Повести моей жизни. Том 1 (Морозов) - страница 272

И он театрально показал руками на нашу стену, воображая ее уличной. 

Лукавая мысль промелькнула у меня в голове. 

— Покажи-ка, Жук, твою руку! — сказал я ему с таким изумленным видом, как будто заметил на ней что-то особенное (мы в это время были уже на «ты»). 

— Что такое? — спросил он с недоумением, рассматривая ее сам и в то же время протягивая мне. 

Я посмотрел на его ладонь и тем же, как он, патетическим тоном и также протянув в пространство свою левую руку, воскликнул: 

— Нет мозолей! Au mur (к стене)! 

Все расхохотались. Жуковский в первое мгновение совершенно растерялся, но через несколько минут оправился и воскликнул по-прежнему патетически, только качая грустно своей головой: 

— Да! К стене! Меня первого! К стене старого Жука, у которого тоже нет мозолей на руках! 

Но, несмотря на такой удачный выход из трудного положения, он весь этот вечер оставался опечаленным и смущенным. Фраза о мозолях на руках была давно одним из его самых эффектных козырей в разговоре, а теперь приходилось с нею расстаться. Он чувствовал, что, как только он ее произнесет впредь, все станут требовать от него того же, что и я, и его драматический прием обратится в комический. 

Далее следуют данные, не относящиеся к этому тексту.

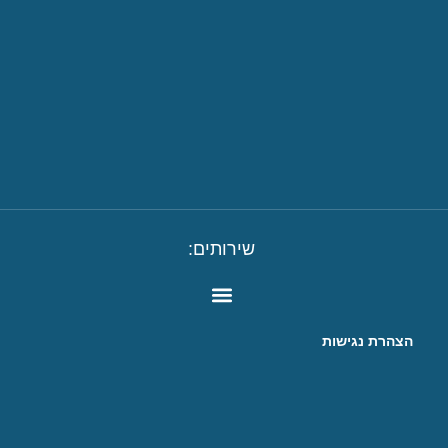
שירותים:
הצהרת נגישות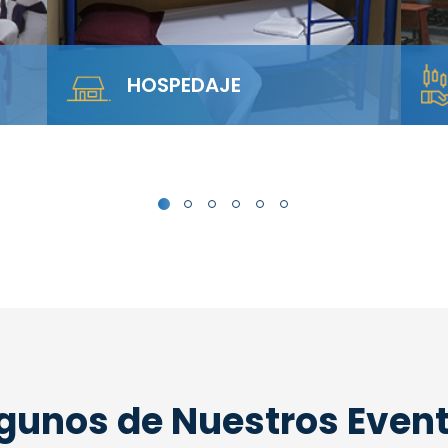
SALA ANFITEATRO
rca
Alquila nuestra Sala Anfiteatro para 40
personas. El diseño escalonado
garantiza visibilidad total y…
gunos de Nuestros Even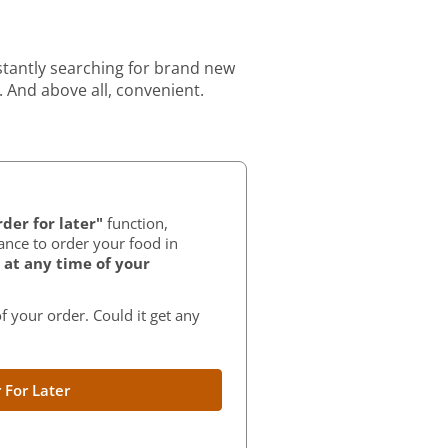
stantly searching for brand new
. And above all, convenient.
der for later"
function,
ance to order your food in
at any time of your
f your order. Could it get any
 For Later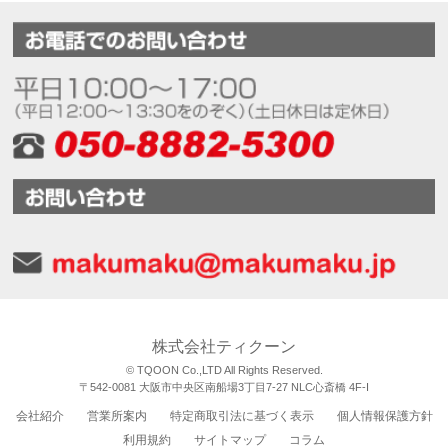
株式会社ティクーン
© TQOON Co.,LTD All Rights Reserved.
〒542-0081 大阪市中央区南船場3丁目7-27 NLC心斎橋 4F-I
会社紹介
営業所案内
特定商取引法に基づく表示
個人情報保護方針
利用規約
サイトマップ
コラム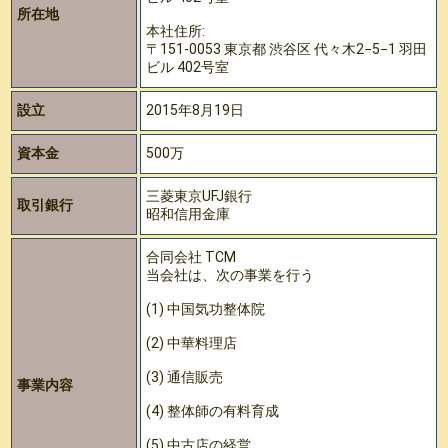
所在地
本社住所:
〒151-0053 東京都‎ 渋谷区 代々木2−5−1 羽田
ビル 402号室
設立
2015年8月19日
資本金
500万
三菱東京UFJ銀行
取引銀行
昭和信用金庫
合同会社 TCM
当会社は、次の事業を行う
(1) 中国気功整体院
(2) 中華料理店
(3) 通信販売
事業内容
(4) 整体師の有料育成
(5) 中古店の経営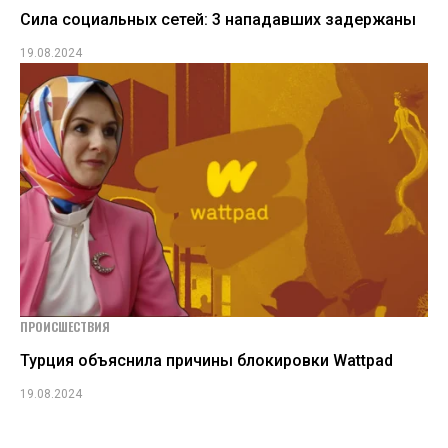
Сила социальных сетей: 3 нападавших задержаны
19.08.2024
ПРОИСШЕСТВИЯ
Турция объяснила причины блокировки Wattpad
19.08.2024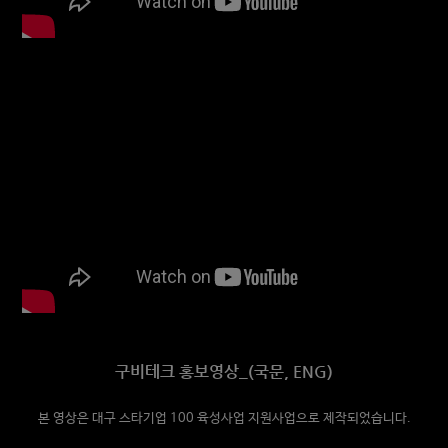
구비테크 홍보영상_(국문, ENG)
본 영상은 대구 스타기업 100 육성사업 지원사업으로 제작되
었습니다.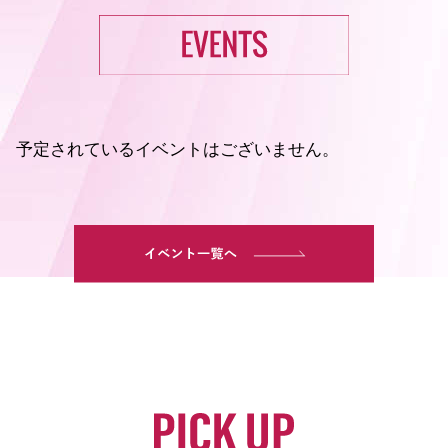
予定されているイベントはございません。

Однако он нисколько не рассердился на меня. Как все люди, слишком грозные на словах, он был очень добродушен на деле и, конечно, в случае восстания никого бы не расстрелял.

  6. Радости и тревоги первой печатной статьи

 Еще прежде чем вышел наш номер «Работника», я втайне от всех, живущих на земном шаре, написал большую статью под названием «Даниловское дело» и послал ее в главный из тогдашних заграничных журналов «Вперед», издававшийся в Лондоне под редакцией Лаврова. 

Не сказал я об этом никому, так как очень боялся, что моя статья будет забракована, как ни на что не годная. Причина такой боязни у меня была совершенно понятна. Когда я читал какую-нибудь чужую статью, я узнавал из нее всегда что-нибудь новое для себя, и потому она казалась мне важной и интересной. Когда же я читал свою только что написанную статью, в ней никогда не заключалось для меня решительно ничего неизвестного, и потому субъективно она казалась мне никому не нужной, т. е. хуже всякой самой плохой чужой. Профессиональные писатели казались мне такими глубокомысленными... 

Мои литературные попытки, думал я, должны показаться им прямо детскими. Редакторам стыдно будет поместить их в свой журнал. 

«Но ведь здесь, — думалось мне, с другой стороны, — в изложении пропаганды в Даниловском уезде, я описываю не одни свои собственные приключения и мысли, а также и деятельность других лиц, которая действительно очень важна и интересна. Поэтому Лавров хоть и очень ученый человек, но он не может слишком удивиться тому, что я ему посылаю такую малоинтересную статью. А кроме того, вдруг и мои собственные мысли покажутся ему заслуживающими печати?»